Le Canada et le Québec devant l’ONU : des organisations dénoncent l’impact des mesures d’austérité sur les droits sociaux

DSCF0970Montréal, le 17 février 2016 – Amnistie internationale (AI), le Front d’action populaire en réaménagement urbain (FRAPRU) et la Ligue des droits et libertés (LDL) ont mis en garde le Comité des droits économiques, sociaux et culturels de l’ONU contre la manière dont le Canada et le Québec s’acquittent de leurs responsabilités à l’égard de ces droits. Cet avertissement a été rendu public avant que le Canada ne se présente devant le comité d’experts, à Genève, les 24 et 25 février, afin de défendre son sixième Rapport périodique relativement au Pacte international relatif aux droits économiques, sociaux et culturels.

Les trois organisations font partie de la trentaine d’organismes canadiens qui ont fait parvenir des mémoires au comité. Elles seront représentées à Genève pour porter leurs préoccupations et recommandations et prendre note des réponses que le Canada et le Québec fourniront au comité.

Des droits bafoués

AI, le FRAPRU et la LDL s’inquiètent notamment des conséquences que les politiques d’austérité du gouvernement du Québec imposent à des droits comme ceux à l’éducation, à la santé et à un niveau de vie suffisant. Béatrice Vaugrante, directrice générale d’Amnistie internationale Canada francophone, considère que « les coupes dans les dépenses publiques peuvent affecter de manière disproportionnée les groupes les plus désavantagés et les plus marginalisés de la société québécoise. Elle ajoute que « Québec a l’obligation d’analyser l’impact des mesures d’austérité sur les discriminations envers les groupes vulnérables et de s’assurer que l’effet cumulatif de ces mesures ne conduise pas à une régression de l’accès aux droits sociaux ».

L’attention du comité de l’ONU devrait aussi porter sur deux projets de loi présentement à l’étude au Québec. Le projet de loi 70 rend obligatoire la participation des primo-demandeurs à l’aide sociale au Programme objectif emploi, sous peine de réduction drastique de leur prestation. Christian Nadeau, président de la Ligue des droits et libertés, estime que « le projet de loi 70 porte atteinte au droit à la sécurité sociale, à un niveau de vie suffisant et au travail librement choisi ou accepté ».

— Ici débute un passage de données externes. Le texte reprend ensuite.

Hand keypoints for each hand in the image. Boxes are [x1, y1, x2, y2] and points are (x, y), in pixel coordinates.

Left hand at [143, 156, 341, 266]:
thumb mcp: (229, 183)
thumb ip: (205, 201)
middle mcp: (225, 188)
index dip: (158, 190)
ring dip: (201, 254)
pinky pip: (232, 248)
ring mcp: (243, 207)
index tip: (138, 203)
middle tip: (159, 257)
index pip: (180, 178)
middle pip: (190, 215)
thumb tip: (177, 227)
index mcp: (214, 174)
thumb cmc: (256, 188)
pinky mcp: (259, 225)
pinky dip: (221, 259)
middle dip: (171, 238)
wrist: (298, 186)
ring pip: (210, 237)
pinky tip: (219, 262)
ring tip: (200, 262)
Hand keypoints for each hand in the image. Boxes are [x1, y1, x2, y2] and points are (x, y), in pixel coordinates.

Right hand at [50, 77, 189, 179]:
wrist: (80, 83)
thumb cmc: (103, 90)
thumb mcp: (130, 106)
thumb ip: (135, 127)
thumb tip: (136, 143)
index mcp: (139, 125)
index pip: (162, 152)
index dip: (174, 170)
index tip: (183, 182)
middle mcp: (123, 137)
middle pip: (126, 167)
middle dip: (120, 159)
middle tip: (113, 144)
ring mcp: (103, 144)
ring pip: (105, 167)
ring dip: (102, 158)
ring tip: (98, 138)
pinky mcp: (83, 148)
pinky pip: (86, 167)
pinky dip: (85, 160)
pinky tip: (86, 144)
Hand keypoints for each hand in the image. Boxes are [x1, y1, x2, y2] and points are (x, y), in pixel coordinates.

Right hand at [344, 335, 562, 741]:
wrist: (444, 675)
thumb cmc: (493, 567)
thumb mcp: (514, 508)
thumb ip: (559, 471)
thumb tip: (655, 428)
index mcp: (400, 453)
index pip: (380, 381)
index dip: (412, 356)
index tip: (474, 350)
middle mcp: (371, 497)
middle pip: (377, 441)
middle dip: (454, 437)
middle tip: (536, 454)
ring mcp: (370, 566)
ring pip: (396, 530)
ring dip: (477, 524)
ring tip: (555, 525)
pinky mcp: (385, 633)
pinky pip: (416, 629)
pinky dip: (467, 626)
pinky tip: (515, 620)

Quant au projet de loi 56 sur le lobbyisme, Christian Nadeau affirme qu’il « imposerait aux organisations de la société civile québécoise des entraves majeures à la participation des citoyens et des citoyennes à la vie démocratique et à leur capacité de défendre et faire valoir leurs droits économiques, sociaux et culturels »

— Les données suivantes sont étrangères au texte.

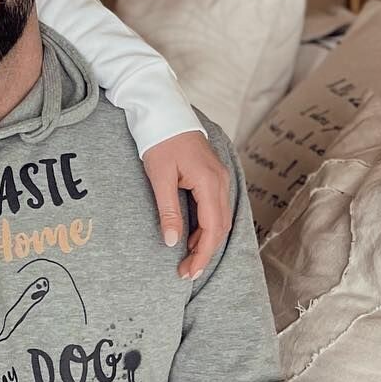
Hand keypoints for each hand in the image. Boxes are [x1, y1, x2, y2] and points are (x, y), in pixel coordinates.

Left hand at [142, 131, 230, 281]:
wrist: (163, 109)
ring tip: (188, 257)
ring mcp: (220, 176)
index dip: (202, 255)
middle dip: (206, 252)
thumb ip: (168, 210)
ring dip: (207, 239)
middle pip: (221, 227)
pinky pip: (217, 206)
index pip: (212, 229)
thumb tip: (171, 242)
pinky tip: (194, 234)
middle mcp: (221, 181)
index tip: (188, 272)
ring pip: (221, 218)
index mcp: (210, 182)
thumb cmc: (159, 139)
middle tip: (186, 271)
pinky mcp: (214, 174)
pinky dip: (208, 224)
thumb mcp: (159, 176)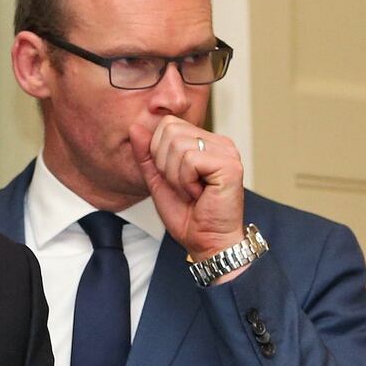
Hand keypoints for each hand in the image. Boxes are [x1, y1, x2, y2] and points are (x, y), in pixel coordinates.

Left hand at [129, 116, 244, 263]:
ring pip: (178, 145)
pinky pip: (190, 160)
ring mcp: (227, 151)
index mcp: (205, 141)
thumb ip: (146, 153)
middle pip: (170, 130)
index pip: (167, 124)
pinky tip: (200, 194)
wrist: (205, 242)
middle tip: (183, 186)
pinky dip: (186, 182)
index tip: (174, 177)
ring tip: (192, 191)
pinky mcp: (230, 165)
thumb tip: (135, 127)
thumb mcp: (157, 179)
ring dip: (176, 176)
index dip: (158, 152)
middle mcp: (219, 142)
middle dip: (165, 164)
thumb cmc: (187, 214)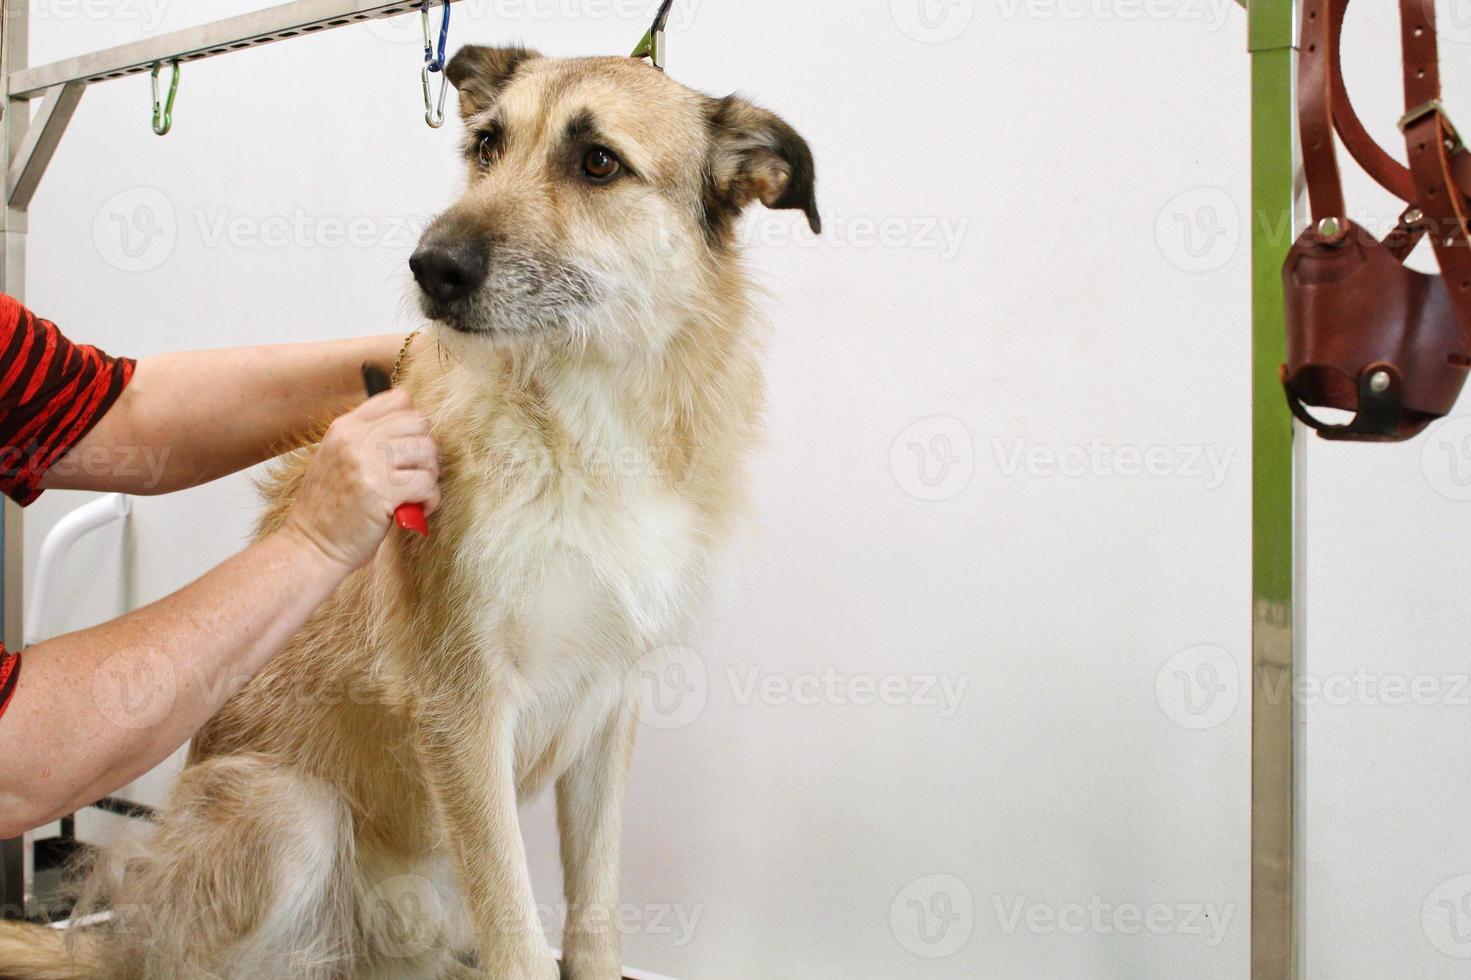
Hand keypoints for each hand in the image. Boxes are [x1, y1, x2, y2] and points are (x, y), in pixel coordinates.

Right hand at [282, 389, 440, 571]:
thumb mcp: (338, 458)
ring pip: (427, 451)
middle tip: (415, 473)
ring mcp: (368, 464)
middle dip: (425, 450)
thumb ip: (368, 439)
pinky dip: (430, 499)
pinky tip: (416, 508)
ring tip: (415, 492)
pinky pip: (427, 483)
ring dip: (429, 475)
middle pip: (420, 423)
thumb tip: (413, 427)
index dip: (412, 424)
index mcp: (346, 427)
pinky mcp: (383, 491)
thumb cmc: (330, 508)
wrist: (311, 545)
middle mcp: (357, 439)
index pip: (399, 399)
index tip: (407, 448)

AI, le FRAPRU et la LDL rappellent que lors de la dernière comparution du Canada et des provinces en 2006, le Comité des droits économiques, sociaux et culturels avait constaté que « les Canadiens ont un niveau de vie élevé et le pays a les moyens de leur assurer dans une large mesure la jouissance de tous les droits ». Le comité onusien avait aussi émis toute une série de recommandations qui sont, pour la grande majorité, restées lettre morte.

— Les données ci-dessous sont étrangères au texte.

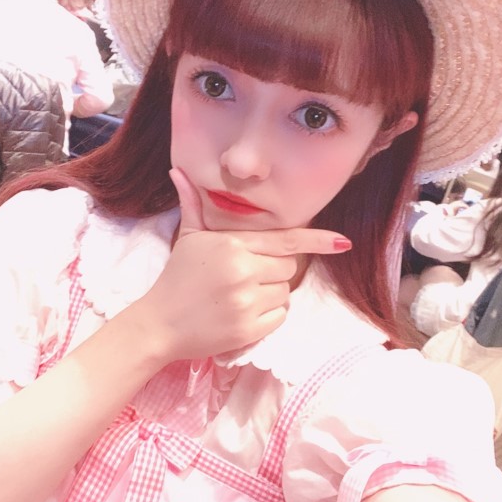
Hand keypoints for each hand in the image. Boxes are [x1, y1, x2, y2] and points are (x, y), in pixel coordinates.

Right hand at [130, 169, 351, 363]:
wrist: (158, 324)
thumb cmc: (176, 278)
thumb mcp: (188, 237)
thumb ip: (192, 204)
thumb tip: (178, 171)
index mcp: (233, 244)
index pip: (286, 240)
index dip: (318, 241)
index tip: (343, 242)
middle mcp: (243, 270)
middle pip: (288, 266)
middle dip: (273, 269)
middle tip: (243, 275)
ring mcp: (246, 302)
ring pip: (285, 292)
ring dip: (270, 294)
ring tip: (238, 296)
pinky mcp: (249, 330)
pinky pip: (280, 317)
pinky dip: (267, 317)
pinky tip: (241, 314)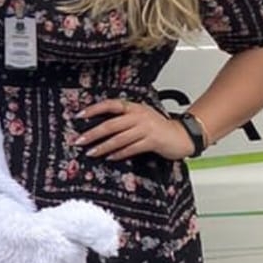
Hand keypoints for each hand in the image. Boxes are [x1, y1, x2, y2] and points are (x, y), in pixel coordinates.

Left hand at [76, 98, 194, 161]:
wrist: (182, 135)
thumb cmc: (159, 127)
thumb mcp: (141, 117)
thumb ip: (124, 119)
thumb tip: (100, 126)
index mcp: (134, 107)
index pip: (111, 105)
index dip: (94, 109)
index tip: (79, 116)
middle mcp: (139, 116)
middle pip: (111, 124)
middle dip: (93, 133)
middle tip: (80, 140)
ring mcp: (146, 128)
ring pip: (119, 138)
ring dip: (103, 147)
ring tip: (91, 152)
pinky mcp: (152, 141)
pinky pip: (132, 148)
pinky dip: (119, 154)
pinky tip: (110, 157)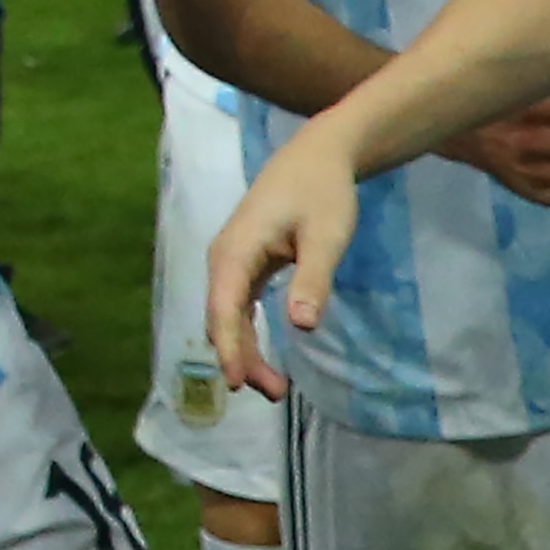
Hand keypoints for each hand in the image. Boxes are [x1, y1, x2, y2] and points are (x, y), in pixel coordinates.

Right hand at [206, 121, 366, 398]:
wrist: (318, 156)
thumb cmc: (323, 192)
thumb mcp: (326, 236)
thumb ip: (313, 279)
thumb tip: (302, 327)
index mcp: (236, 251)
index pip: (224, 309)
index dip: (229, 349)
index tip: (237, 383)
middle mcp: (223, 258)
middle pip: (223, 319)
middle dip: (241, 359)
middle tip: (275, 393)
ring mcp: (231, 261)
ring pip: (228, 315)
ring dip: (244, 350)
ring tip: (273, 386)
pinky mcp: (244, 263)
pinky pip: (237, 305)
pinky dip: (247, 332)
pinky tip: (261, 356)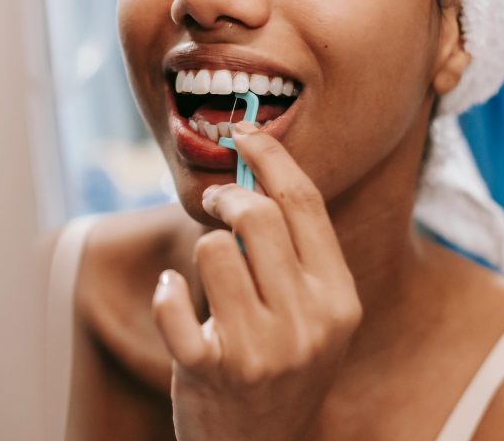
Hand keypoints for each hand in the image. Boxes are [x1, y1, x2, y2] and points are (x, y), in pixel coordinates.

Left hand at [152, 120, 362, 440]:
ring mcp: (261, 349)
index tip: (244, 133)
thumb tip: (258, 174)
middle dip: (226, 196)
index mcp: (339, 299)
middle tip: (214, 202)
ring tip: (206, 279)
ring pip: (211, 250)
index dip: (271, 157)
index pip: (304, 204)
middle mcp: (307, 322)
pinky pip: (173, 304)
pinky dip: (165, 293)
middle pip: (257, 216)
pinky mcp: (212, 371)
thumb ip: (297, 257)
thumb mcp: (312, 317)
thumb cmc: (281, 369)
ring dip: (200, 253)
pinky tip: (171, 296)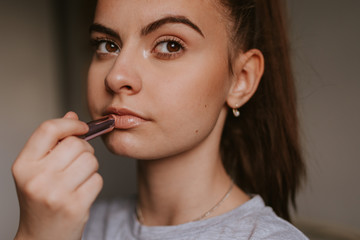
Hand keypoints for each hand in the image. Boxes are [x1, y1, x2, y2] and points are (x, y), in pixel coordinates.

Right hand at [12, 112, 102, 239]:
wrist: (42, 238)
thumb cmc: (41, 201)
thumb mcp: (38, 170)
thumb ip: (53, 142)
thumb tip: (72, 115)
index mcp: (23, 165)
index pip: (48, 129)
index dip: (70, 123)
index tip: (81, 127)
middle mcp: (37, 178)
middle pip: (76, 144)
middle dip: (83, 150)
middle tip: (76, 164)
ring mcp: (56, 193)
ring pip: (91, 160)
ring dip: (90, 167)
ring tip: (78, 179)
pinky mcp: (75, 206)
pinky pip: (98, 179)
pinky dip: (94, 183)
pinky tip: (82, 192)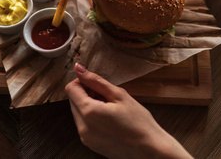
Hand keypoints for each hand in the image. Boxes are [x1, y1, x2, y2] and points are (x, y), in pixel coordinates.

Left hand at [65, 63, 192, 158]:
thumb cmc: (139, 123)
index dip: (82, 81)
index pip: (71, 88)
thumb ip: (96, 81)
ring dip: (88, 105)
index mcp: (89, 112)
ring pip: (77, 112)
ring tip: (110, 108)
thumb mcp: (119, 95)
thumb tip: (79, 69)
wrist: (149, 150)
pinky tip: (109, 119)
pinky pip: (83, 124)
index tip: (96, 83)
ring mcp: (85, 138)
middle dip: (85, 93)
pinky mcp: (90, 144)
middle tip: (107, 95)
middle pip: (73, 100)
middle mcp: (82, 127)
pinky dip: (92, 117)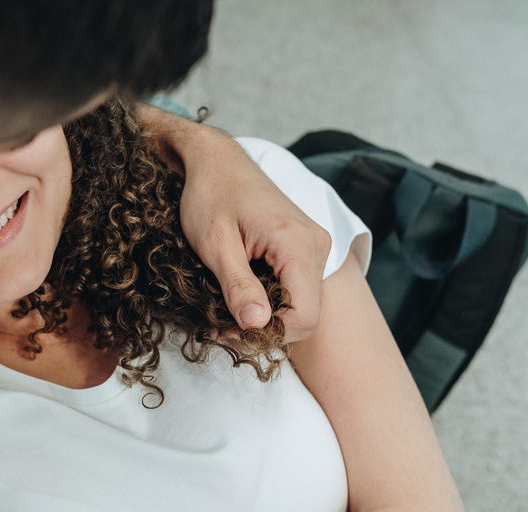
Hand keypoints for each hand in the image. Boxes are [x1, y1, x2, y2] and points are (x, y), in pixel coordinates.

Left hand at [138, 105, 331, 340]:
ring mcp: (314, 247)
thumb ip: (238, 286)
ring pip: (302, 304)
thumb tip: (257, 325)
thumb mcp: (216, 245)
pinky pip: (297, 288)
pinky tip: (242, 294)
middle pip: (306, 315)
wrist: (218, 162)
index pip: (304, 316)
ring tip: (227, 309)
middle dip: (266, 329)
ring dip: (267, 316)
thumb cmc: (211, 195)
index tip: (230, 332)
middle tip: (222, 326)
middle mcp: (316, 246)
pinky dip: (270, 300)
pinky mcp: (306, 248)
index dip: (270, 334)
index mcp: (297, 244)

François Saillant, coordonnateur du FRAPRU, s’en offusque: « Le comité de l’ONU avait entre autres recommandé que les prestations d’aide sociale permettent de garantir la réalisation du droit à un niveau de vie suffisant. Or, en 2016, au Québec, elles n’atteignent que 623 $ par mois, ce qui est inférieur au coût moyen d’un logement d’une chambre à coucher qui est de 638 $ ! De plus, alors que le comité avait recommandé que les problèmes de logement et d’itinérance soient traités comme des urgences nationales, le Canada s’en est largement lavé les mains ». Il rappelle que le gouvernement fédéral ne consacre que 253 millions $ par année à l’échelle du Canada à l’aide aux ménages mal-logés et qu’il continue de laisser les subventions à long terme versées à des dizaines de milliers de logements sociaux prendre fin à chaque année, ce qui en compromet l’accessibilité financière pour les ménages les plus vulnérables.

Des espoirs

Amnistie internationale, le FRAPRU et la Ligue des droits et libertés espèrent que les recommandations dans le rapport que le Comité des droits économiques, sociaux et culturels publiera au début du mois de mars seront enfin entendues par le nouveau gouvernement fédéral, et surtout le Québec qui a des responsabilités à tenir. D’ailleurs en cette année qui marque les 40 ans de la Charte des droits et libertés du Québec, il serait opportun de donner enfin le plein accès à la justiciabilité des droits économiques et sociaux. Sans recours juridique, l’ajout pourtant innovateur de ces droits dans la Charte, n’a que peu de valeur. Les trois organisations demandent au gouvernement du Québec de proposer de changer l’article de la Charte qui restreint ces droits.